POTONGAN DOKUMEN>
- - -

Pemeriksaan feces pada dasrnya dibagi menjadi dua, yaitu 
  1. Pemeriksaan feces secara kualitatif, yaitu pemeriksaan yang didasarkan pada ditemukkan telur pada masing-masing metode pemeriksaan tanpa dihitung jumlahnya. 
  2. Pemeriksaan feces secara kuantitatif yaitu pemeriksaan feces yang didasarkan pada penemuan telur pada tiap gram feces.(Gandahusada,2000)
Kelebihan masing-masing metode antara lain:
  1. Metode natif : Murah, mudah dan cepat.
  2. Metode apung : Baik untuk semua jenis telur baik untuk infeksi berat dan ringan. Telur yang ditemukan terpisah dari kotoran.
  3. Metode harada mori : Baik sekali untuk melihat infeksi cacing tambang dimana larvanya jauh lebih besar dari telurnya.
  4. Metode kato : Bila digunakkan dalam penelitian lapangan tidak membutuhkan cover glass, cover glass bisa diganti dengan cellophane tape, lebih murah. Dengan teknik lebih banyak telur cacing dapat diperiksa sebab digunakkan lebih banyak tinja. Teknik ini disa digunakkan untuk pemeriksaan tinja secara masal karena lebih sederhana dan murah. Morfologi telur cacing cukup jelas untuk membuat diagnosis.

- - -

CATATAN DATA>
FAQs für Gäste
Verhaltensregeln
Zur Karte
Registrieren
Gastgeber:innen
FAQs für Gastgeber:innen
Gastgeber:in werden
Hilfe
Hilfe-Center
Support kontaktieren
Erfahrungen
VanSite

- - -

TENTANG LATIHAN INI> Apa terjemahan bahasa Inggris untuk kalimat "Morfologi telur cacing cukup jelas untuk membuat diagnosis." dari teks tentang pemeriksaan feces?

BAGIAN JAWABAN> The morphology of the worm eggs is clear enough to make a diagnosis.